PNP President and Opposition Leader Mark Golding presented his Jamaican birth certificate to Prime Minister Andrew Holness
PNP President and Opposition Leader Mark Golding presented his Jamaican birth certificate to Prime Minister Andrew Holness

When constitutional law meets campaign creativity, democracy gets interesting—and dangerous

Picture this: You're in a leadership debate, your opponent dramatically whips out his birth certificate like a citizenship reality show, and your response? Pure philosophical gold. "It is not your birth that makes you a Jamaican," declared Prime Minister Andrew Holness with the confidence of someone rewriting constitutional law on live television, "it is the choices you make."

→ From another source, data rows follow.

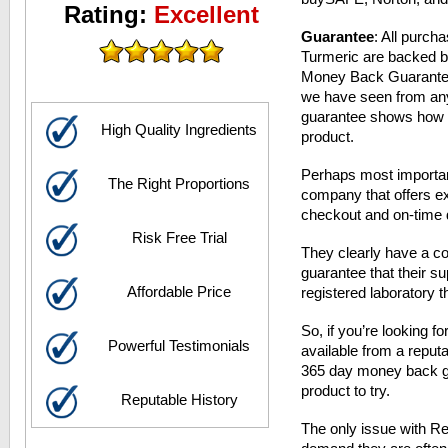
Rating:
Excellent
Guarantee
: All purch
Turmeric are backed 
Money Back Guarantee.
we have seen from any
guarantee shows how co
High Quality Ingredients
product.
Perhaps most important
The Right Proportions
company that offers ex
checkout and on-time d
Risk Free Trial
They clearly have a co
guarantee that their 
Affordable Price
registered laboratory t
So, if you’re looking f
Powerful Testimonials
available from a reput
365 day money back gua
product to try.
Reputable History
The only issue with Res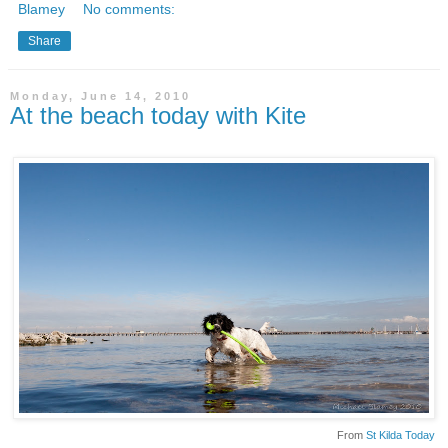
Blamey
No comments:
Share
Monday, June 14, 2010
At the beach today with Kite
From
St Kilda Today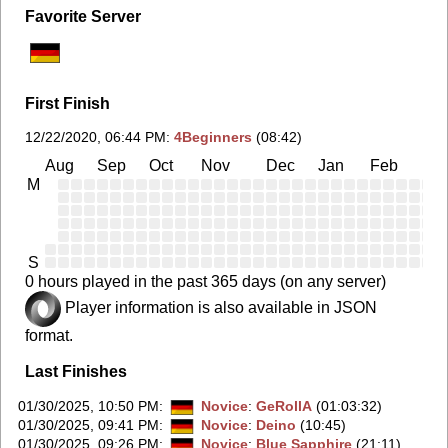
Favorite Server
First Finish
12/22/2020, 06:44 PM
:
4Beginners
(08:42)
Aug
Sep
Oct
Nov
Dec
Jan
Feb
Ma
M
S
0 hours played in the past 365 days (on any server)
Player information is also available in JSON
format.
Last Finishes
01/30/2025, 10:50 PM
:
Novice
:
GeRollA
(01:03:32)
01/30/2025, 09:41 PM
:
Novice
:
Deino
(10:45)
01/30/2025, 09:26 PM
:
Novice
:
Blue Sapphire
(21:11)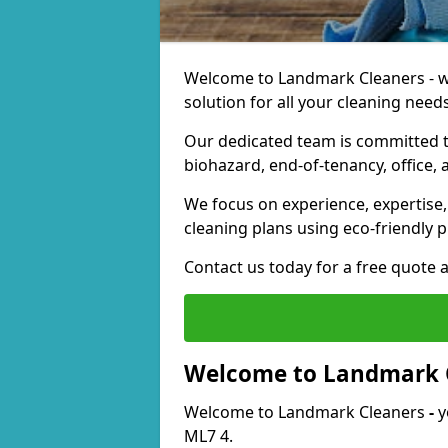
Welcome to Landmark Cleaners - we
solution for all your cleaning needs
Our dedicated team is committed t
biohazard, end-of-tenancy, office, 
We focus on experience, expertise, 
cleaning plans using eco-friendly p
Contact us today for a free quote 
Welcome to Landmark 
Welcome to Landmark Cleaners
-
y
ML7 4.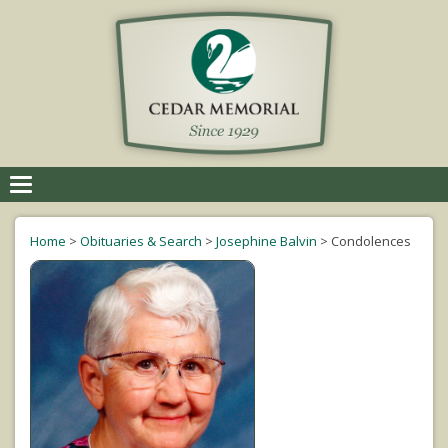
Toggle
navigation
Home
>
Obituaries & Search
>
Josephine Balvin
>
Condolences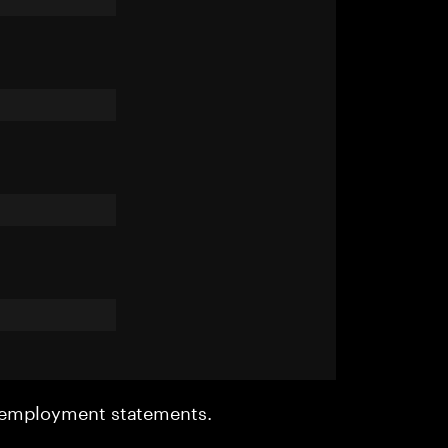
r employment statements.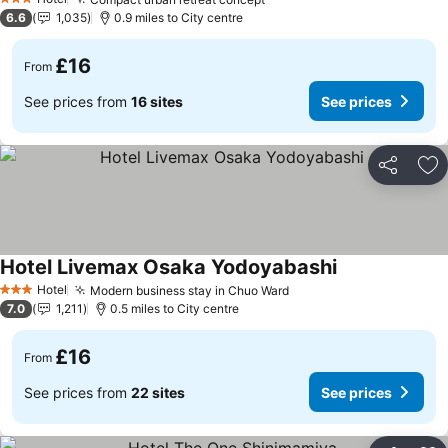
3 Stars
6.6
1,035
0.9 miles to City centre
£16
From
See prices from
16 sites
See prices
Share
Ad
Hotel Livemax Osaka Yodoyabashi
Hotel
Modern business stay in Chuo Ward
3 Stars
7.0
1,211
0.5 miles to City centre
£16
From
See prices from
22 sites
See prices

Somewhere in the halls of the University of the West Indies law faculty, constitutional scholars must have choked on their Blue Mountain coffee. Because apparently, after 63 years of independence, we've been doing citizenship all wrong. In the footsteos of Donald Trump, Who knew the Constitution was merely a suggestion? 

The New Citizenship Test: Multiple Choice

Under Holness's innovative approach to national identity, being born at UWI Hospital—that bastion of Jamaican medical excellence—apparently counts for nothing if you fail his mysterious "choices" exam.

Mark Golding, despite his inconveniently Jamaican birth certificate, now finds himself subject to a citizenship assessment that exists nowhere in Jamaica's legal framework but everywhere in Holness's campaign strategy.

The irony is so thick you could cut it with a machete. Here's Golding, whose "choices" include returning to Jamaica despite holding British citizenship, building businesses that employ Jamaicans, and dedicating his political career to the island's development.

Meanwhile, his father Sir John Golding chose to spend decades serving Jamaica's most vulnerable populations as an orthopedic surgeon rather than enjoying a comfortable British medical practice.

But hey, what do decades of service matter when you've got campaign talking points to deliver?

The Privy Council Paradox

The delicious contradiction reaches peak absurdity when you remember that Holness himself serves as a Privy Counsellor—literally swearing allegiance to the British Crown while simultaneously questioning his opponent's Jamaicanness.

While Golding and the PNP fight to sever Jamaica's remaining colonial ties by ditching the Privy Council as our final court of appeal, Holness clings to those monarchical apron strings like a security blanket.

So let's understand this correctly: The man who formally serves the Queen's Privy Council is lecturing the man fighting to end that colonial arrangement about making Jamaican choices. You couldn't script irony this perfect.

Who's the Citizenship Referee?

Holness's "choices" doctrine raises fascinating questions he conveniently didn't answer. Who exactly determines which choices qualify as sufficiently Jamaican? Is studying at Harvard disqualifying? What about doing business internationally? Should every Jamaican with overseas investments surrender their passports at Norman Manley International?

The subjective nature of this new citizenship test is precisely what makes it dangerous. Today it's about dual nationality; tomorrow it could be about any choice that doesn't align with whoever happens to occupy Jamaica House.

Constitutional rights become political footballs, kicked around based on electoral convenience rather than legal principle.

Caribbean Reality Check

Holness's rhetoric ignores the messy reality of Caribbean identity. Across CARICOM, dual nationals routinely hold leadership positions without constitutional crisis. Trinidad, Barbados, and other neighbors have embraced this reality because they understand something Holness apparently doesn't: citizenship isn't a popularity contest.

The region's history—slavery, indentureship, economic migration—created complex family trees where citizenship by descent is often the rule, not the exception. Some Caribbean nations literally sell citizenship to qualified investors, yet Jamaica's Prime Minister wants to invalidate it based on subjective "choices."

The Real Choice

As Jamaicans head to the polls, they face a choice that transcends party politics. Will citizenship remain a constitutional guarantee enshrined in law, or will it become subject to the whims of political leaders playing campaign games?

Holness may have intended his statement as a clever philosophical flourish, but he's actually proposed something far more sinister: citizenship as performance art, where your national identity depends not on legal status but on passing some undefined test of patriotic purity.

The Constitution of Jamaica is clear: birth under our jurisdiction grants citizenship. Full stop. No philosophical addendums, no campaign-season creativity, no subjective choice assessments required.

Perhaps the most important choice Jamaicans can make is rejecting politicians who think constitutional law is merely a suggestion, and citizenship is theirs to define.